If there has ever been a man who has been faced with challenges of opposition both at home and away, then it is King David. First of all his father completely forgot about him when a prophet came calling at their house and enquired of him. Later he was asked to go home and tend to sheep by his brothers when he went to visit them on a battlefield. Then he had to kill a giant to prove he was not a dog like he was referred to. He later had to flee his home because his father in-law, King Saul wanted to kill him.

There are people like that in the world of work too. You can call them antagonists; they could be your managers, supervisors or colleagues. They are the people who are always in your face for one reason or the other. You sometimes do not know what you did to spot a place on their hit list. It is a little bearable if the person is your colleague, that way, if a problem arises, you can deal with him or her on a level playing field. However, if the “killer” happens to be your supervisor or manager… let’s just say it is a beef you should never attempt to grill.

There have been instances where some people have been forced to quit their jobs because they were antagonised by their colleagues or superior. Yaw a colleague, who faced this kind of challenge during his national service tenure said, “the HR Manager in the company he worked at did not like him because he was ‘’cool’’ with a lady he fancied.” I have also heard stories about ladies who had “she-bosses,” and these bosses were always on their case because it was perceived the ladies were better looking than their bosses. How about the colleague who wants you out of the way so he can have your job? Always snooping around to find a fault so he can snitch. These people can consistently be a pain in the rear if they decide to.

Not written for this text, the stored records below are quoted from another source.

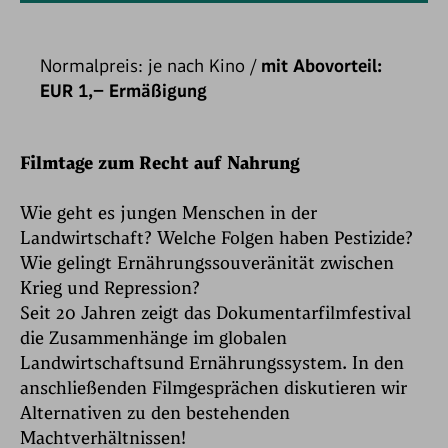
Normalpreis: je nach Kino /
mit Abovorteil:
EUR 1,– Ermäßigung
Filmtage zum Recht auf Nahrung
Wie geht es jungen Menschen in der
Landwirtschaft? Welche Folgen haben Pestizide?
Wie gelingt Ernährungssouveränität zwischen
Krieg und Repression?
Seit 20 Jahren zeigt das Dokumentarfilmfestival
die Zusammenhänge im globalen
Landwirtschaftsund Ernährungssystem. In den
anschließenden Filmgesprächen diskutieren wir
Alternativen zu den bestehenden
Machtverhältnissen!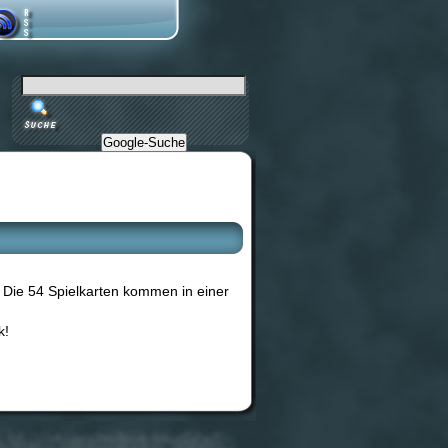
Google-Suche
 Die 54 Spielkarten kommen in einer
k!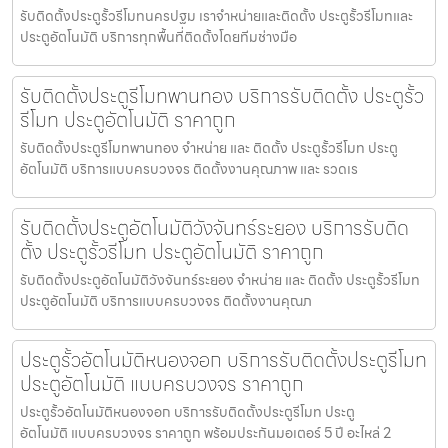
รับติดตั้งประตูรั้วรีโมทนครปฐม เราจำหน่ายและติดตั้ง ประตูรั้วรีโมทและ
ประตูอัตโนมัติ บริการทุกพื้นที่ติดตั้งโดยทีมช่างมือ
รับติดตั้งประตูรีโมทพานทอง บริการรับติดตั้ง ประตูรั้ว
รีโมท ประตูอัตโนมัติ ราคาถูก
รับติดตั้งประตูรีโมทพานทอง จำหน่าย และ ติดตั้ง ประตูรั้วรีโมท ประตู
อัตโนมัติ บริการแบบครบวงจร ติดตั้งงานคุณภาพ และ รวดเร
รับติดตั้งประตูอัตโนมัติวังจันทร์ระยอง บริการรับติด
ตั้ง ประตูรั้วรีโมท ประตูอัตโนมัติ ราคาถูก
รับติดตั้งประตูอัตโนมัติวังจันทร์ระยอง จำหน่าย และ ติดตั้ง ประตูรั้วรีโมท
ประตูอัตโนมัติ บริการแบบครบวงจร ติดตั้งงานคุณภ
ประตูรั้วอัตโนมัติหนองจอก บริการรับติดตั้งประตูรีโมท
ประตูอัตโนมัติ แบบครบวงจร ราคาถูก
ประตูรั้วอัตโนมัติหนองจอก บริการรับติดตั้งประตูรีโมท ประตู
อัตโนมัติ แบบครบวงจร ราคาถูก พร้อมประกันมอเตอร์ 5 ปี อะไหล่ 2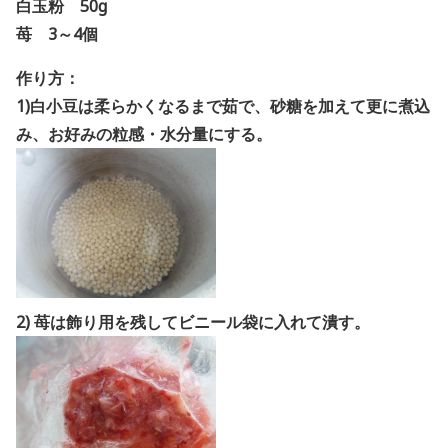
白玉粉 50g
苺 3～4個
作り方：
1)白小豆は柔らかくなるまで茹で、砂糖を加えて更に煮込
み、お好みの粒感・水分量にする
。
2) 苺は飾り用を残してビニー
ル袋に入れて潰す。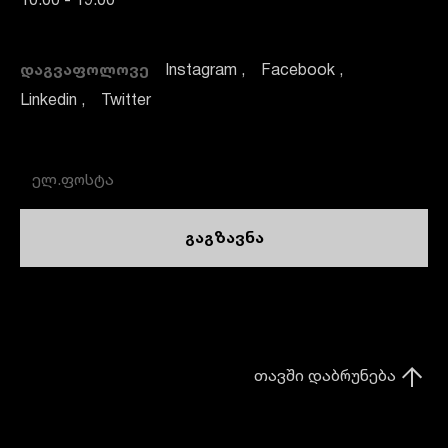
10:00 - 19:00
ᲓᲐᲒᲕᲐᲤᲝᲚᲝᲕᲔ
Instagram
Facebook
Linkedin
Twitter
გაგზავნა
თავში დაბრუნება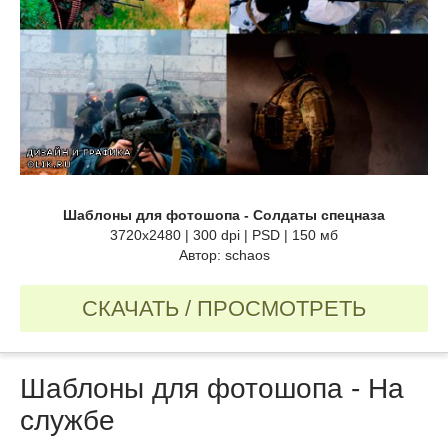
Шаблоны для фотошопа - Солдаты спецназа
3720х2480 | 300 dpi | PSD | 150 мб
Автор: schaos
СКАЧАТЬ / ПРОСМОТРЕТЬ
Шаблоны для фотошопа - На
службе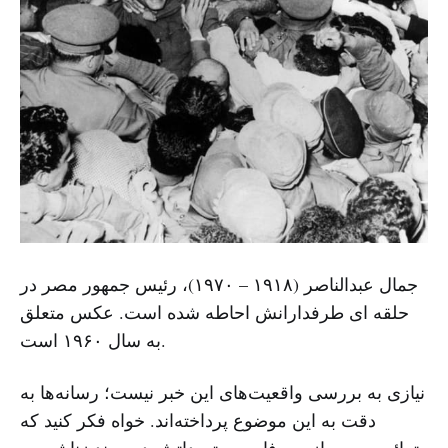
جمال عبدالناصر (۱۹۱۸ – ۱۹۷۰)، رئیس جمهور مصر در
حلقه ای طرفدارانش احاطه شده است. عکس متعلق
به سال ۱۹۶۰ است.
نیازی به بررسی واقعیت‌های این خبر نیست؛ رسانه‌ها به
دقت به این موضوع پرداخته‌اند. خواه فکر کنید که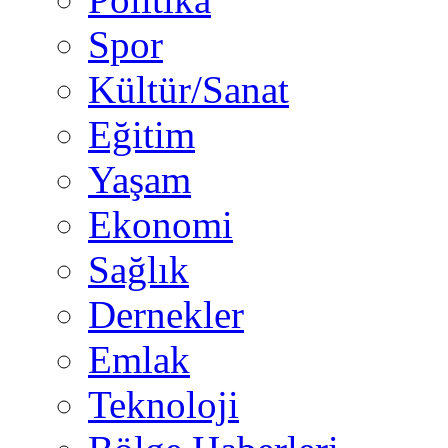
Spor
Kültür/Sanat
Eğitim
Yaşam
Ekonomi
Sağlık
Dernekler
Emlak
Teknoloji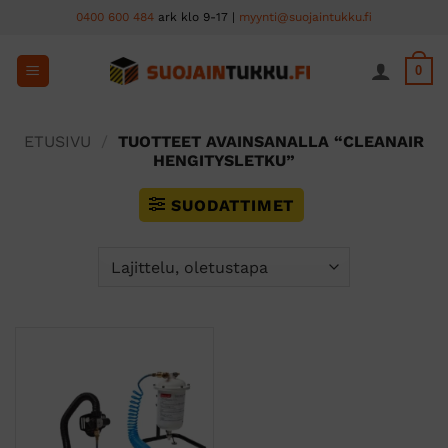
Skip
0400 600 484
ark klo 9-17 |
myynti@suojaintukku.fi
to
content
0
ETUSIVU
/
TUOTTEET AVAINSANALLA “CLEANAIR
HENGITYSLETKU”
SUODATTIMET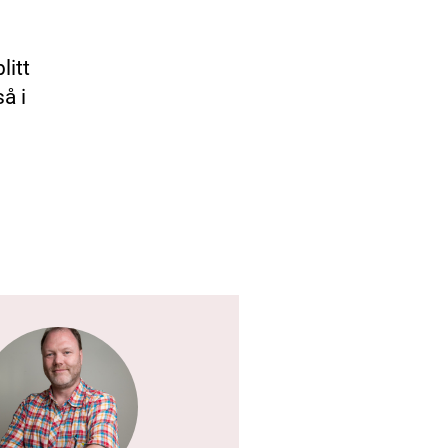
litt
å i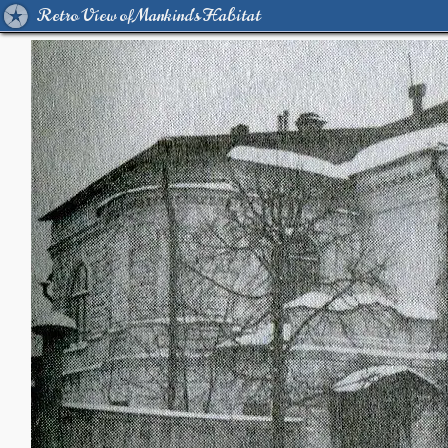
Retro View of Mankind's Habitat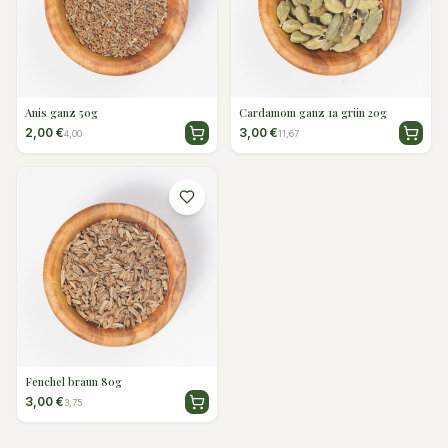
Anis ganz 50g
Cardamom ganz 1a grün 20g
2,00 €
3,00 €
4,00
11,67
Fenchel braun 80g
3,00 €
3,75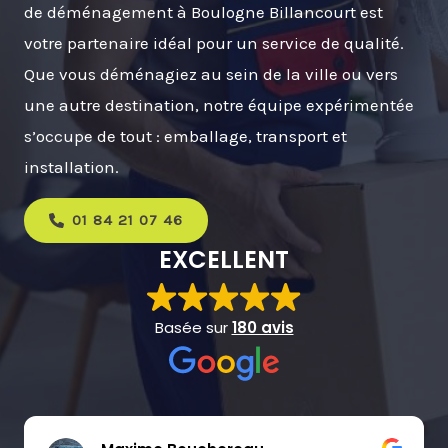
de déménagement à Boulogne Billancourt est
votre partenaire idéal pour un service de qualité.
Que vous déménagiez au sein de la ville ou vers
une autre destination, notre équipe expérimentée
s’occupe de tout : emballage, transport et
installation.
01 84 21 07 46
EXCELLENT
Basée sur
180 avis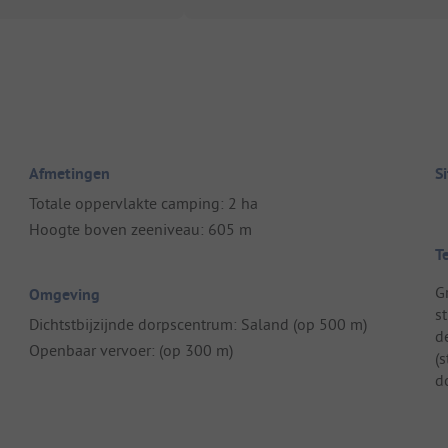
Afmetingen
S
Totale oppervlakte camping: 2 ha
Hoogte boven zeeniveau: 605 m
T
G
Omgeving
s
Dichtstbijzijnde dorpscentrum: Saland (op 500 m)
de
Openbaar vervoer: (op 300 m)
(
d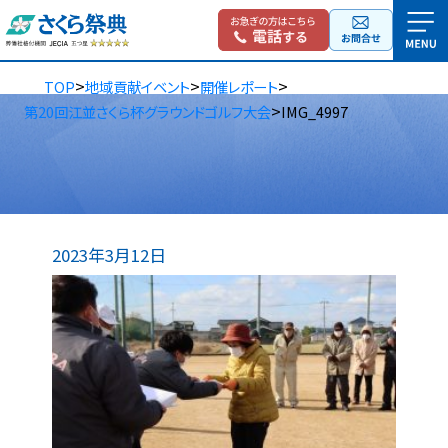
>
>
>
TOP
地域貢献イベント
開催レポート
>
第20回江並さくら杯グラウンドゴルフ大会
IMG_4997
2023年3月12日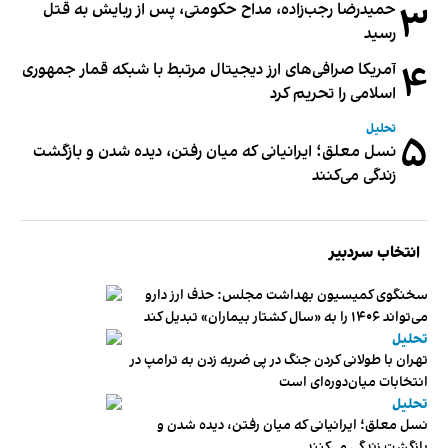
۳
حمیدرضا رجب‌زاده، مداح حکومتی، پس از ربایش به قتل
رسید
۴
آمریکا صرافی‌های ارز دیجیتال مرتبط با شبکه قمار جمهوری
اسلامی را تحریم کرد
تحلیل
۵
نسل معلق؛ ایرانیانی که میان رفتن، دیده شدن و بازگشت
زندگی می‌کنند
انتخاب سردبیر
سخنگوی کمیسیون بهداشت مجلس: حذف ارز دارو
می‌تواند ۱۴۰۶ را به «سال کشتار بیماران» تبدیل کند
تحلیل
تهران با طولانی کردن جنگ در پی ضربه زدن به ترامپ در
انتخابات میان‌دوره‌ای است
تحلیل
نسل معلق؛ ایرانیانی که میان رفتن، دیده شدن و
بازگشت زندگی می‌کنند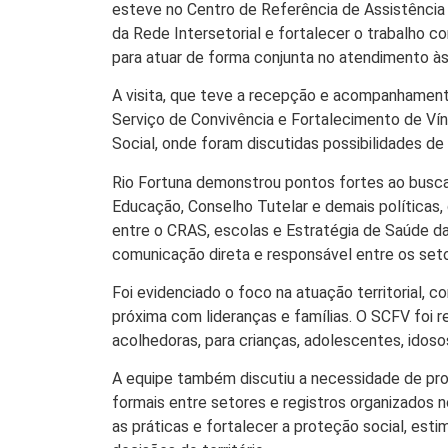
esteve no Centro de Referência de Assistência 
da Rede Intersetorial e fortalecer o trabalho c
para atuar de forma conjunta no atendimento à
A visita, que teve a recepção e acompanhament
Serviço de Convivência e Fortalecimento de Vínc
Social, onde foram discutidas possibilidades de 
Rio Fortuna demonstrou pontos fortes ao buscar
Educação, Conselho Tutelar e demais políticas,
entre o CRAS, escolas e Estratégia de Saúde da
comunicação direta e responsável entre os setor
Foi evidenciado o foco na atuação territorial
próxima com lideranças e famílias. O SCFV foi r
acolhedoras, para crianças, adolescentes, idoso
A equipe também discutiu a necessidade de pro
formais entre setores e registros organizados n
as práticas e fortalecer a proteção social, est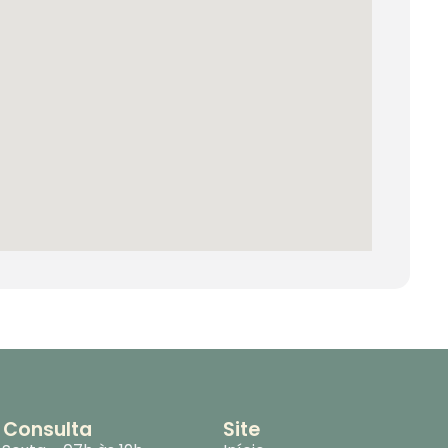
 Consulta
Site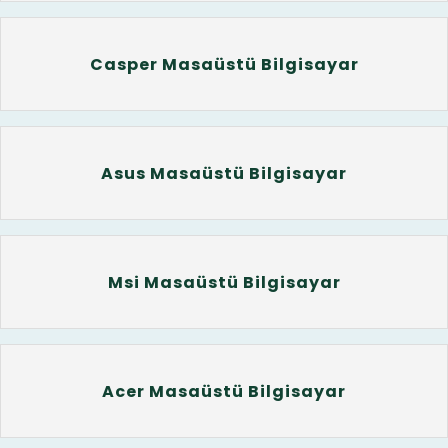
Casper Masaüstü Bilgisayar
Asus Masaüstü Bilgisayar
Msi Masaüstü Bilgisayar
Acer Masaüstü Bilgisayar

Nevertheless, you should know that the working environment is almost a hundred percentage human resourced. People are not like robots who are programmed to function in a certain way. Working with people means having to deal with all sort of characters that come your way. Not everyone who opposes you is out to get you or has you on a hit list. Some are intimidated either by your persona or your knowledge. Kwabena another colleague said he had a supervisor who was constantly on his case. He would always heckle him with one task or the other. At first he thought the supervisor did not like him but later, he realised it was because the supervisor thought he was a threat to his job. There are some managers also who are obsessed with perfection and would turn you into a deadly prey if you do not do the task they assign you in the right way.

So the big question is, how do you deal with antagonism at the work place? There’s no easy way to handle an antagonist, because they are usually puffed up with a sense of self-importance.  Rather focus on channeling the antagonist’s harsh criticisms into constructive feedback.  If he or she is your colleague, go to your manager and discuss your feelings, so your colleague can be spoken to. In dealing with an antagonistic boss, Robert Mueller, a San Francisco labour lawyer that advises that you approach your bullying problem like you would a project. “Be methodical in how you behave, perform, document and strategize. Take notes after an incident. Try to stay unemotional. Even though he is trying to make you think that you are the cause of the problem, it is the bully who has a serious personal and professional problem.”

If after employing these methods and you are still facing these challenges, then it could be your resignation clock ticking  it is time to move on.